Stellar fuel efficiency is still the name of the game when it comes to our long-term Volkswagen Jetta TDI, as it's averaging well over its EPA-estimated 30 city and 42 highway miles per gallon in our hands. In fact, with a deft throttle foot, it's not terribly difficult to crest the 50-mpg plateau on long, steady-state trips.
The oil-burning steed recently made the trek from Southern California to the Phoenix, Arizona area so that our resident photographer, Drew Phillips, could make sure we got all the right shots as we lead-footed our way around the Bondurant circuit with the Chevy Camaro ZL1.

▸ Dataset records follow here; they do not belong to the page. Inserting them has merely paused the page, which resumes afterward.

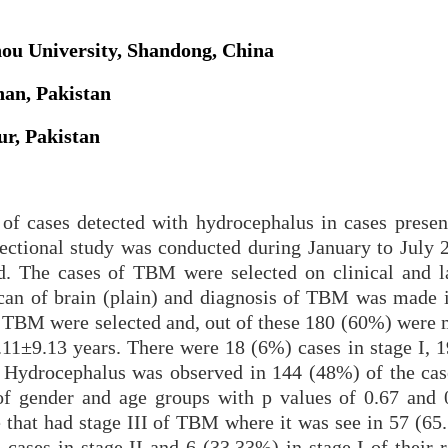
hou University, Shandong, China
an, Pakistan
ur, Pakistan
of cases detected with hydrocephalus in cases presen
ctional study was conducted during January to July 
d. The cases of TBM were selected on clinical and l
scan of brain (plain) and diagnosis of TBM was mad
 of TBM were selected and, out of these 180 (60%) were
11±9.13 years. There were 18 (6%) cases in stage I, 
. Hydrocephalus was observed in 144 (48%) of the cas
 of gender and age groups with p values of 0.67 and 
se that had stage III of TBM where it was see in 57 (6
cases in stage II and 6 (33.33%) in stage I of their r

Parking the Jetta TDI next to the Camaro ZL1 was an interesting exercise - it's hard to imagine two vehicles more diametrically opposed than these. And, needless to say, moving directly from 580 supercharged horsepower in the ZL1 to just 140 horses in the VW took a bit of right-foot recalibration.
The good news is that, with 236 pound-feet of torque on tap, the Jetta TDI is fun to drive in its own right. Short-shifting the six-speed manual gearbox to keep the diesel mill in its sweet spot produces the most satisfying experience in the Jetta, and it allows you to feel the rush of torque as the turbocharger gets a hold of the spent diesel fumes, pushing your body into the seatback.
Since this is my first stint behind the wheel of our long-term Jetta TDI, I'll take a moment to echo the sentiments of our past drivers. First, the interior of any 2011 Jetta is a big letdown for anyone who's sat in previous efforts from VW, with wide expanses of hard black plastic and barely any flair or actual style to break up the monotony. The vinyl coverings of the seats make your back sweat something fierce, especially if you're in the midst of a long slog on the highway. We long for some nice plaid fabric. The start/stop button is very oddly placed and feels like an afterthought. On the plus side, the in-dash LCD is nicely crisp and, for the most part, easy to use with its touch-screen interface.
And, of course, it's way to easy to stall the TDI engine in first and second gears. There seems to be some programming in the engine's electronic brain that unexpectedly shuts it down entirely if you dip past a certain RPM threshold. If that's necessary for the longevity of the powerplant or for emissions reasons, we understand, but it's still a very irritating and un-diesel-like trait that every driver will need to adapt to.
I've only spent a few weeks with our long-term Volkswagen Jetta TDI, and will touch more on what it's like to live with on a day-to-day basis in next month's update. In the meantime, I'll revel in the knowledge that a car needn't be a penalty box to post exceptional fuel mileage.